Nothing more was said. Mma Ramotswe’s potentially disastrous mistake—fortunately not communicated to the entirely innocent Mr. Polopetsi, whose embarrassment at forgetting he had a letter for her in his pocket she had taken for guilt—was cancelled out by Mma Makutsi’s purchase of the unsuitable glasses. Both looked foolish. There need be no further mention of either matter, apart, perhaps, from one final question.

“Were they expensive, Mma?” asked Mma Ramotswe. “Those glasses. Did they cost a lot?”

Mma Makutsi pursed her lips. They must have been very expensive, thought Mma Ramotswe.

Then Mma Makutsi said, “I don’t know, Mma.”

So Phuti Radiphuti bought them for her, thought Mma Ramotswe. That will lead to difficulties, as he will surely expect her to wear them.

Mma Makutsi realised that further explanation was necessary, and she now provided it. “I found them, you see,” she said, her voice quiet, almost ashamed. “I found them by the side of the road.”

It took Mma Ramotswe a little time to speak. “You must—”

“Yes, I know,” interjected Mma Makutsi. “I will hand them in.

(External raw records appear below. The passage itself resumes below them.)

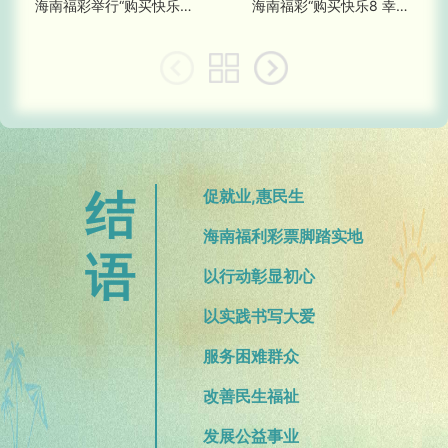
海南福彩举行“购买快乐8 幸运奖宝马” 活动颁奖仪式
海南福彩“购买快乐8 幸运奖宝马”活动抽奖仪式圆满结束
结
促就业,惠民生
海南福利彩票脚踏实地
语
以行动彰显初心
以实践书写大爱
服务困难群众
改善民生福祉
发展公益事业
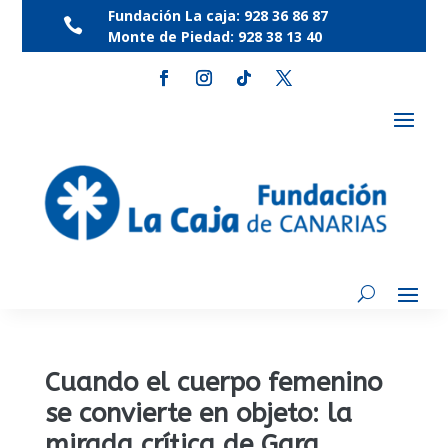
Fundación La caja:
928 36 86 87

Monte de Piedad:
928 38 13 40
Cuando el cuerpo femenino
se convierte en objeto: la
mirada crítica de Gara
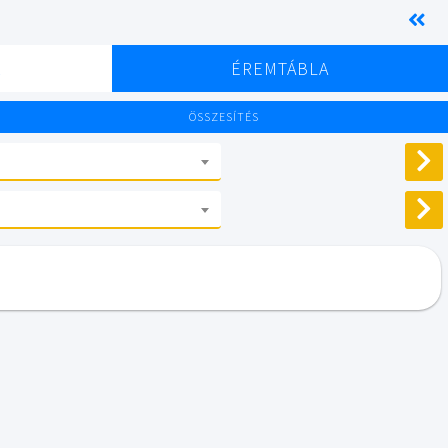
K
ÉREMTÁBLA
ÖSSZESÍTÉS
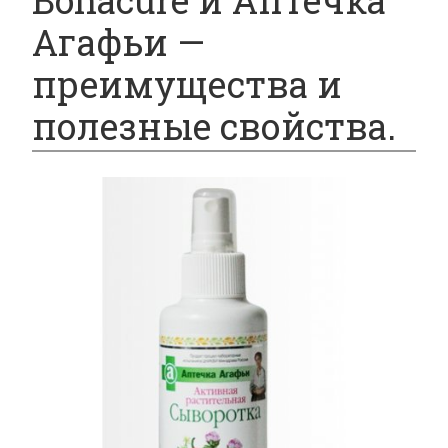
Bonacure и Аптечка
Агафьи —
преимущества и
полезные свойства.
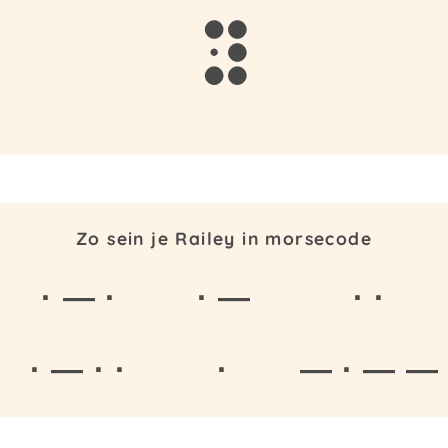
y
Zo sein je Railey in morsecode
· — ·
· —
· ·
· — · ·
·
— · — —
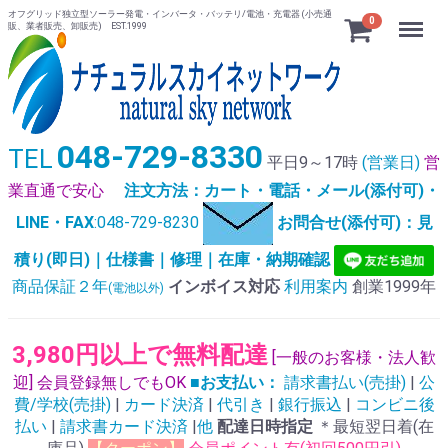
オフグリッド独立型ソーラー発電・インバータ・バッテリ/電池・充電器 (小売通
Menu
0
販、業者販売、卸販売) EST.1999
048-729-8330
TEL
平日9～17時
(営業日)
営
業直通で安心
注文方法：カート・電話・メール(添付可)・
LINE・FAX
:048-729-8230
お問合せ(添付可)：見
積り(即日)｜仕様書｜修理｜在庫・納期確認
商品保証２年
インボイス対応
利用案内
創業1999年
(電池以外)
3,980円以上で無料配達
[一般のお客様・法人歓
迎] 会員登録無しでもOK
■お支払い：
請求書払い(売掛)
|
公
費/学校(売掛)
|
カード決済
|
代引き
|
銀行振込
|
コンビニ後
払い
|
請求書カード決済
|
他
配達日時指定
＊最短翌日着(在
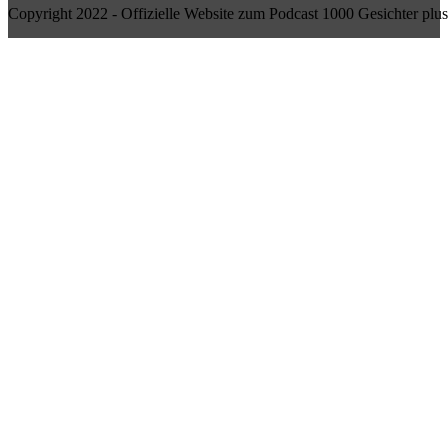
Copyright 2022 - Offizielle Website zum Podcast 1000 Gesichter plus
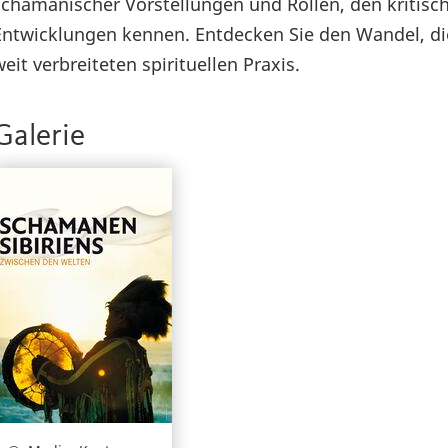
schamanischer Vorstellungen und Rollen, den kriti
Entwicklungen kennen. Entdecken Sie den Wandel, die 
weit verbreiteten spirituellen Praxis.
Galerie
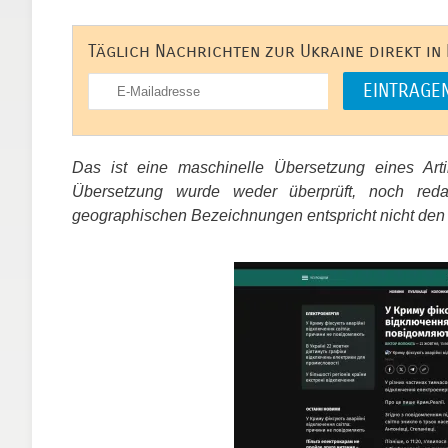
Täglich Nachrichten zur Ukraine direkt in
Das ist eine maschinelle Übersetzung eines Ar
Übersetzung wurde weder überprüft, noch red
geographischen Bezeichnungen entspricht nicht den
​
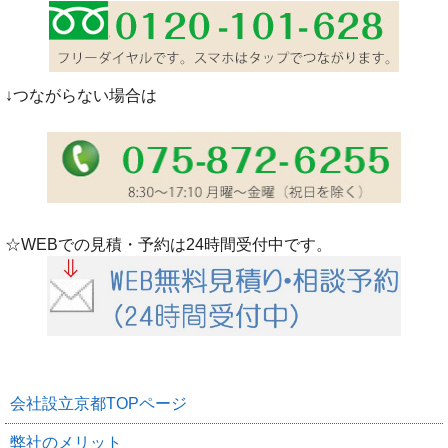
↓つながらない場合は
☆WEBでの見積・予約は24時間受付中です。
会社設立京都TOPページ
弊社のメリット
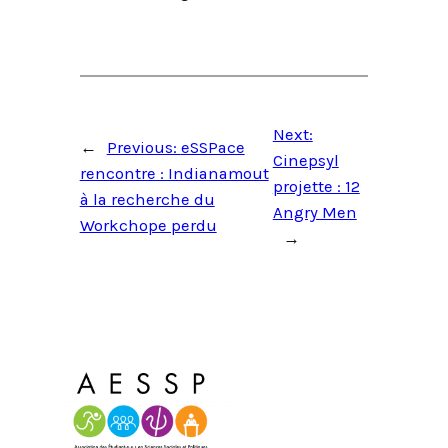
Next:
←
Previous:
eSSPace
Cinepsyl
rencontre : Indianamout
projette : 12
à la recherche du
Angry Men
Workchope perdu
→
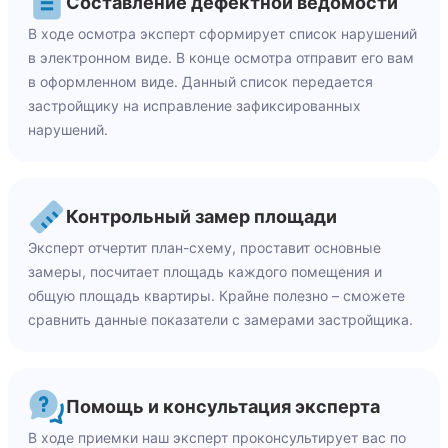
Составление дефектной ведомости
В ходе осмотра эксперт сформирует список нарушений
в электронном виде. В конце осмотра отправит его вам
в оформленном виде. Данный список передается
застройщику на исправление зафиксированных
нарушений.
Контрольный замер площади
Эксперт отчертит план-схему, проставит основные
замеры, посчитает площадь каждого помещения и
общую площадь квартиры. Крайне полезно – сможете
сравнить данные показатели с замерами застройщика.
Помощь и консультация эксперта
В ходе приемки наш эксперт проконсультирует вас по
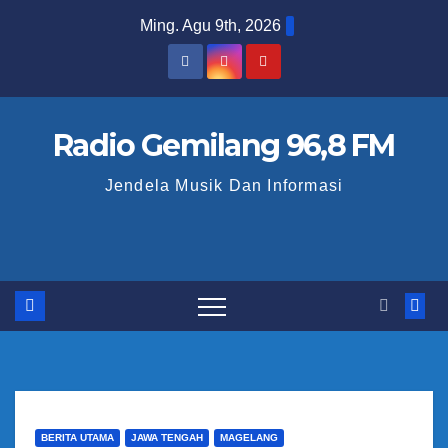
S
Ming. Agu 9th, 2026
k
i
p
t
Radio Gemilang 96,8 FM
o
Jendela Musik Dan Informasi
c
o
n
t
e
n
t
BERITA UTAMA
JAWA TENGAH
MAGELANG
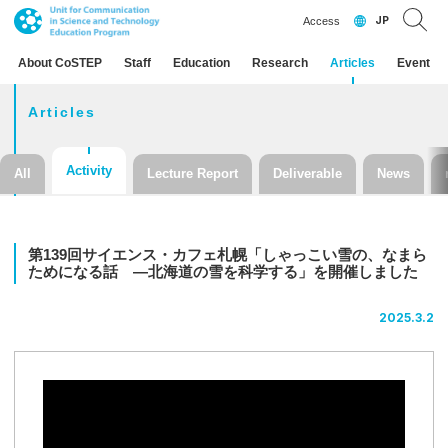
JP
Access
About CoSTEP
Staff
Education
Research
Articles
Event
Articles
Activity
All
Lecture Report
Deliverable
News
第
139
回
サイエンス
・
カフェ
札幌
「しゃっこい
雪の、
なまら
ためになる
話
―
北海道の
雪を
科学する」を
開催しました
2025.3.2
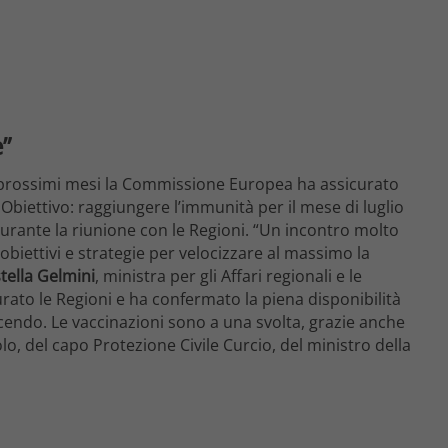
e”
 i prossimi mesi la Commissione Europea ha assicurato
 Obiettivo: raggiungere l’immunità per il mese di luglio
 durante la riunione con le Regioni. “Un incontro molto
biettivi e strategie per velocizzare al massimo la
tella Gelmini
, ministra per gli Affari regionali e le
urato le Regioni e ha confermato la piena disponibilità
acendo. Le vaccinazioni sono a una svolta, grazie anche
o, del capo Protezione Civile Curcio, del ministro della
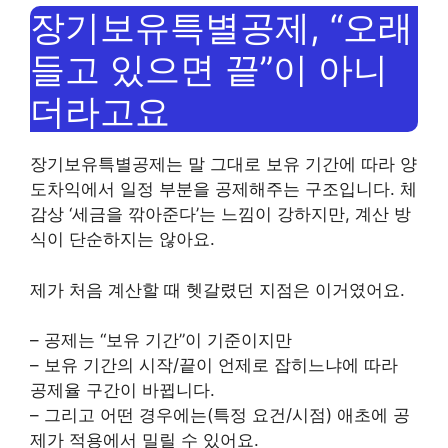
장기보유특별공제, “오래
들고 있으면 끝”이 아니
더라고요
장기보유특별공제는 말 그대로 보유 기간에 따라 양
도차익에서 일정 부분을 공제해주는 구조입니다. 체
감상 ‘세금을 깎아준다’는 느낌이 강하지만, 계산 방
식이 단순하지는 않아요.
제가 처음 계산할 때 헷갈렸던 지점은 이거였어요.
– 공제는 “보유 기간”이 기준이지만
– 보유 기간의 시작/끝이 언제로 잡히느냐에 따라
공제율 구간이 바뀝니다.
– 그리고 어떤 경우에는(특정 요건/시점) 애초에 공
제가 적용에서 밀릴 수 있어요.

I was going to, I suppose. It’s just that—”

“Good,” said Mma Ramotswe. “So that’s that.”

But it was not. Now came the thing that Mma Makutsi had not intended to tell Mma Ramotswe, but now it just tumbled out. “I think I know who wears glasses like this,” she said, her voice barely above a whisper. “Violet Sephotho!”

Mma Ramotswe gasped. “Violet Sephotho! That horrid woman from the recruitment agency? The one who—”

“Yes,” said Mma Makutsi. “That man-eater from the dancing class. The one who was rude about Phuti. The one who—”

“You have told me all about her,” said Mma Ramotswe. She hesitated. An idea was coming to her; just the germ of an idea. But she knew from experience that in these tiny, incipient ideas, these hunches, there often lay the answer to a major question.

“When did you find them?” she asked.

“A week ago,” said Mma Makutsi. “Last Monday. I wasn’t going to wear them, you see, and then…”

Mma Ramotswe held up a hand. She was not interested now in Mma Makutsi’s struggles with her conscience. What she was interested in was finding out exactly where the glasses had been found. And the answer, when it came, confirmed what she had been thinking.